■ **Instructions to follow**: What you return must match the records word for word, except that images are dropped.

═════ Material shown ═════

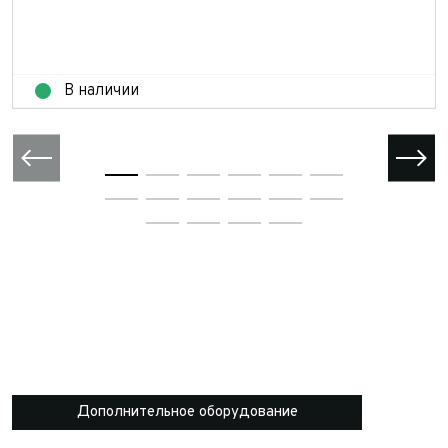
В наличии
Дополнительное оборудование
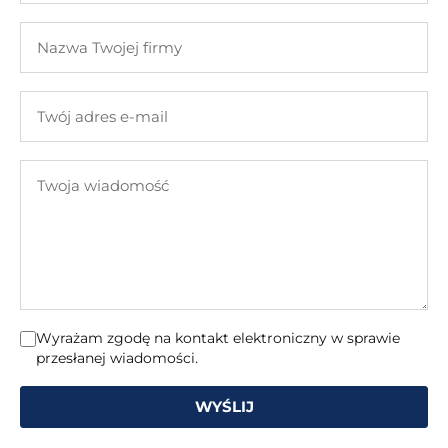
i
Nazwa
nazwisko
Twojej
firmy
Twój
adres
e-
Twoja
mail
wiadomość
Wyrażam zgodę na kontakt elektroniczny w sprawie
przesłanej wiadomości.
WYŚLIJ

═════

■ **Exercise output**:
В наличии
Дополнительное оборудование
i
Nazwa
nazwisko
Twojej
firmy
Twój
adres
e-
Twoja
mail
wiadomość
Wyrażam zgodę na kontakt elektroniczny w sprawie
przesłanej wiadomości.
WYŚLIJ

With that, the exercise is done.